Back to Hazel and Dad: What does the chip track? “The four senses and rudimentary emotional data.” “The FIVE senses,” Dad amends. Hazel says no: “Byron doesn’t believe in smell.” So weird, but that tracks for me. Dad explains to Hazel on the drive that his reputation has taken a dive because of Diane. Shacking up with a sexbot — I’m sorry, his “synthetic partner” — has shown him the closed-mindedness of his fellow townspeople. Do I think we are potentially headed toward some very pointed comparisons between Hazel and Diane regarding if a man puts a computer in your head and also traps you on a compound and makes you rate your orgasms, etc., etc., etc., is Hazel really so different from Diane?? I am worried about this but will withhold judgment because, so far, I feel like this show is making cool choices even with its bigger, weirder swings. So! Onward.

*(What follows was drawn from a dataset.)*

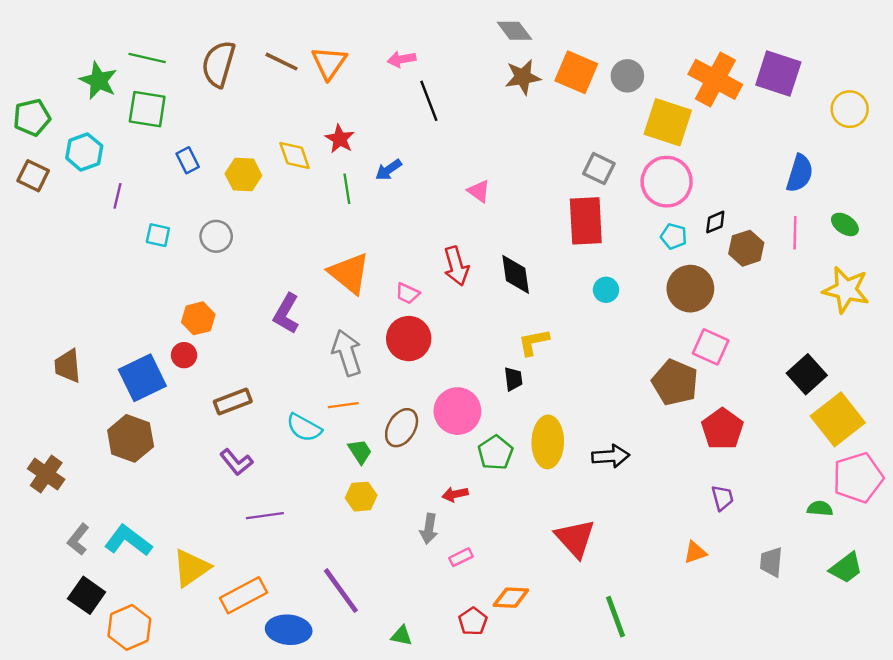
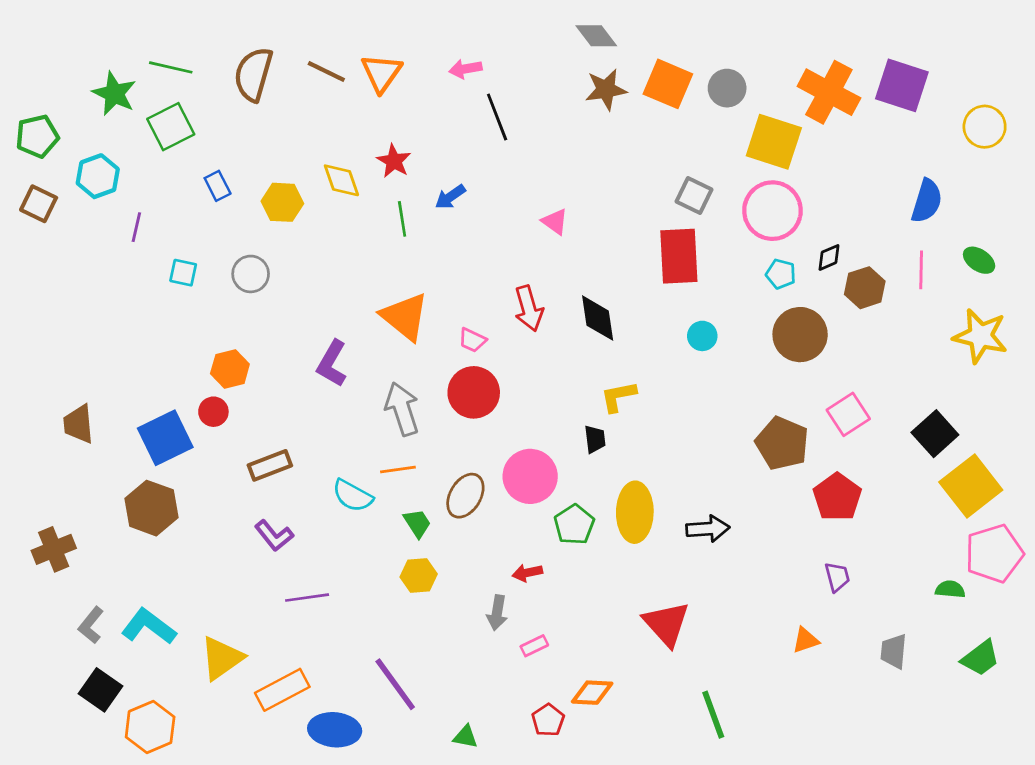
green square: (147, 109) -> (171, 127), turned -36
pink square: (711, 347) -> (848, 414), moved, turned 33
brown cross: (46, 474) -> (54, 549), turned 33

It’s Third Saturday Ride Night at the Spotted Rose, the site of Dad’s former glory and now the site of his shame. (Again, a great moment is when Hazel has to double back to her dad to get cash, just that very childish way she has to tap him on the shoulder and ask for money — their relationship feels so lived-in and real.) Dad goes to the family that owns the plane, and they make a deal: If he wins the mechanical bull-riding contest, then he can have the plane. He fails at this so badly he’s pretty sure he’s paralyzed. Meanwhile, Hazel gets turned on by a bartender who hasn’t showered in days. (Red lines reveal this arousal to Byron, grimacing as he watches his beloved be attracted to another.) The phone rings — menacing! — and the bartender is very curt with whoever is on the other end of the line. Also Hazel remembers finding her dad sleeping off his hangover outside this very bar after her mom died. Sorry to say it, but the girl they cast as young Hazel doesn’t really look anything like Cristin Milioti, but I guess we’re just supposed to take a brunette center part and roll with it?

Hazel lifts her dad’s car keys and leaves him in the dirt. As she heads to the car, she sees that Shane (son of the plane-owning family) has painted “PERVERT” on her dad’s car door and that he is stealing Diane. Hazel tries to stop him but can’t do it alone; she is assisted by … the bartender! Who intervenes and then peels off into the night!

Dad, Hazel, and Diane drive home. By this point, Dad is taking a break from telling Hazel her marriage would go more smoothly if she had a better personality and is back to saying that whether or not she gets out of this relationship is HER decision, NOT Byron’s. Thanks, Dad! He also lets Hazel know that he and her mom would have broken up even if her mom hadn’t died of cancer, because “the sex was getting terrible.” Cool, cool, cool.

As they approach the house, Hazel sees one of Byron’s lackeys out front. Dad offers to help her make a run for it — he could take the back roads! — but Hazel gets out of the car, goes inside, and finds Byron watching everything she sees on the TV screen. He says he thought they were happy. She says she wants a divorce.